I’m trying to optimize some GPU code. The nvcc compiler reports 36 bytes of constant memory usage. Now I know that (please correct me if I’m wrong) the latency when accessing constant is very much about the same with the latency of global memory (roughly 400-600 cycles), the only difference between constant memory and global memory is that there is some constant cache.
I use in my a kernel a TILE_DIM constant (which has the value 16). During the code I also need the value of TILE_DIM-1 (which I calculate in the code). Unfortunately the compiler also puts this value in constant memory (probably because the value is the same for all threads).
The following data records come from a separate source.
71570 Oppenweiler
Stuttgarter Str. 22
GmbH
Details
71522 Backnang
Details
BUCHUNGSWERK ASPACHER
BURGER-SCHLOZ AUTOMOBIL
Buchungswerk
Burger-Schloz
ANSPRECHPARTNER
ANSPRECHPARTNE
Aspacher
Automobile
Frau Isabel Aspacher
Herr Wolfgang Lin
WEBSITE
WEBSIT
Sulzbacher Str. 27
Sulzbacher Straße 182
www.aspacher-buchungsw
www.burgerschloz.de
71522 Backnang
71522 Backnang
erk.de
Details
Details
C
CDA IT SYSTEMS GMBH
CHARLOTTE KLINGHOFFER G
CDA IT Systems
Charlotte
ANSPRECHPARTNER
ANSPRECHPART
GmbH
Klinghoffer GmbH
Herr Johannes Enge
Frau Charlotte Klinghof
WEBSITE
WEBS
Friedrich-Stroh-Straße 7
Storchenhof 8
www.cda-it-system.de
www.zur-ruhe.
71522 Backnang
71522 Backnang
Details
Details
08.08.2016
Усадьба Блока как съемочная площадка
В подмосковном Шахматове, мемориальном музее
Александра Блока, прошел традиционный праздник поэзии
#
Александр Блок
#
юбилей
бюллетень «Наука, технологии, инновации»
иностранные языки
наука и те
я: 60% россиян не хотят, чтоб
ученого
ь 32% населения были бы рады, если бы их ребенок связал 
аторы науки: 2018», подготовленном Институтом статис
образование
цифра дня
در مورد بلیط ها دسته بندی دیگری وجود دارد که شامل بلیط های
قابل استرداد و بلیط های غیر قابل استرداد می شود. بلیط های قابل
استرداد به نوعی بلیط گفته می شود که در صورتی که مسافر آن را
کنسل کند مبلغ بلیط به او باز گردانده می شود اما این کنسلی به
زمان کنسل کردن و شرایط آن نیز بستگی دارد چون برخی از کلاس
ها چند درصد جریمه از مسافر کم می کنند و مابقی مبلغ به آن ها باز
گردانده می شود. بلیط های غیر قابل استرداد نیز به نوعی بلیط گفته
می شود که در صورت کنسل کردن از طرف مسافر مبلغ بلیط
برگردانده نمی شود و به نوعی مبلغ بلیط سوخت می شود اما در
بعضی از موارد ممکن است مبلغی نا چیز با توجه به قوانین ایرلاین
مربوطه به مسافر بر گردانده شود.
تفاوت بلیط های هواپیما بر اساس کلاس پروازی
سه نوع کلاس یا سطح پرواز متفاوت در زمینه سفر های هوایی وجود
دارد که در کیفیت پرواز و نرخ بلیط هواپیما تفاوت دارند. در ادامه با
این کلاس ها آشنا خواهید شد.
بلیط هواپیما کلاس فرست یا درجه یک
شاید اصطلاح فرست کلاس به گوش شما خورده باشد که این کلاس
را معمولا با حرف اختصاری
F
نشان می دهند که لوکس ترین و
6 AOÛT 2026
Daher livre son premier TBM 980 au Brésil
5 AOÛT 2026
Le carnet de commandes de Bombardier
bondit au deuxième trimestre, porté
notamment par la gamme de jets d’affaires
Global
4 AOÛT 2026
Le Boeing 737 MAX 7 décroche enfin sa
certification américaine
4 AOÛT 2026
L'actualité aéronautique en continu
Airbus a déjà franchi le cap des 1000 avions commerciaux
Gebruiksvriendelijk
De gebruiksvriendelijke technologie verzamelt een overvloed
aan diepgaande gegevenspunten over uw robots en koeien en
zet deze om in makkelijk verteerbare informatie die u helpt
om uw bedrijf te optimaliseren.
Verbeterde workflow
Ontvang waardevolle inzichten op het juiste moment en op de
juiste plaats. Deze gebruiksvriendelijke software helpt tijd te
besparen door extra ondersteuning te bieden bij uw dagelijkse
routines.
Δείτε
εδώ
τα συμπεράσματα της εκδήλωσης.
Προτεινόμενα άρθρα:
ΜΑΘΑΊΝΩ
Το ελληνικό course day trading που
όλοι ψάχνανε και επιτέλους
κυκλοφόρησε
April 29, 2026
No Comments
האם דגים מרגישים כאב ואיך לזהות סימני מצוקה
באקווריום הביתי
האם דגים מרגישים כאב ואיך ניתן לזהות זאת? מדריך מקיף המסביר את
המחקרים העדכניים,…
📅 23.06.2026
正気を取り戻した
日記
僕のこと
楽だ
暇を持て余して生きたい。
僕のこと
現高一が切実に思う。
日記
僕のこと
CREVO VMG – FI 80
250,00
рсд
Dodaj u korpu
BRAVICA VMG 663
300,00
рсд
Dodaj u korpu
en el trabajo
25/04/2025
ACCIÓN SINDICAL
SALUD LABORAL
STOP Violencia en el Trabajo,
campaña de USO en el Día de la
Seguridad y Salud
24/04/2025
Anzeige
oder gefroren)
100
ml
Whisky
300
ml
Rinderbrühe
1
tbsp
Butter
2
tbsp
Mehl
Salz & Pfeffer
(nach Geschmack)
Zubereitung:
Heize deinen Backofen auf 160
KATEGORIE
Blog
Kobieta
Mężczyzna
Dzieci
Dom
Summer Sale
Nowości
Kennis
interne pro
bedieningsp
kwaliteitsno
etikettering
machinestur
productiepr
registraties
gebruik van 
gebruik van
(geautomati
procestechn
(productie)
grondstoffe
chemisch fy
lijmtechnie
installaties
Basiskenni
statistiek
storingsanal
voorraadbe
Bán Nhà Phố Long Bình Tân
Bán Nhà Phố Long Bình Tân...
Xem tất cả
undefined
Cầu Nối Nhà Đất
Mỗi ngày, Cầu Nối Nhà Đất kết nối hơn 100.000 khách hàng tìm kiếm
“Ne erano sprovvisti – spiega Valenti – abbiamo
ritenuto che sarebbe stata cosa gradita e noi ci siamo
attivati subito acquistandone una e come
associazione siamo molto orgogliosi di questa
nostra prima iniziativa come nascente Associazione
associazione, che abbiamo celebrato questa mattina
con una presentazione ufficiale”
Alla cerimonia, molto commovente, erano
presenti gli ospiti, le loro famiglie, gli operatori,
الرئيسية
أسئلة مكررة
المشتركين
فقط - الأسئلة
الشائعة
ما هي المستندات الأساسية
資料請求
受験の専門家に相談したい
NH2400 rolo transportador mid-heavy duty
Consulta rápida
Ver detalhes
This fact increases the number of 32b reads from about 150 to 550 (gld32 reported by the Visual Profiler). I think (know) that the kernel would run faster if the value of TILE_DIM-1 would be stored in a register after being calculated from the constant TILE_DIM (I have register space left so the increase in register usage doesn’t influence the occupancy).
I’m pretty sure that the kernel would run faster because my application is bandwidth limited and not compute limited.
I’m using Visual Studio 2005, I’ve seen that in the build rule I can chose between four optimization options, but all four of them yield the same result. Further, I can’t really understand/modify the ptx code so as to control the constant memory usage…
Does anyone have an idea?
Thanks really much!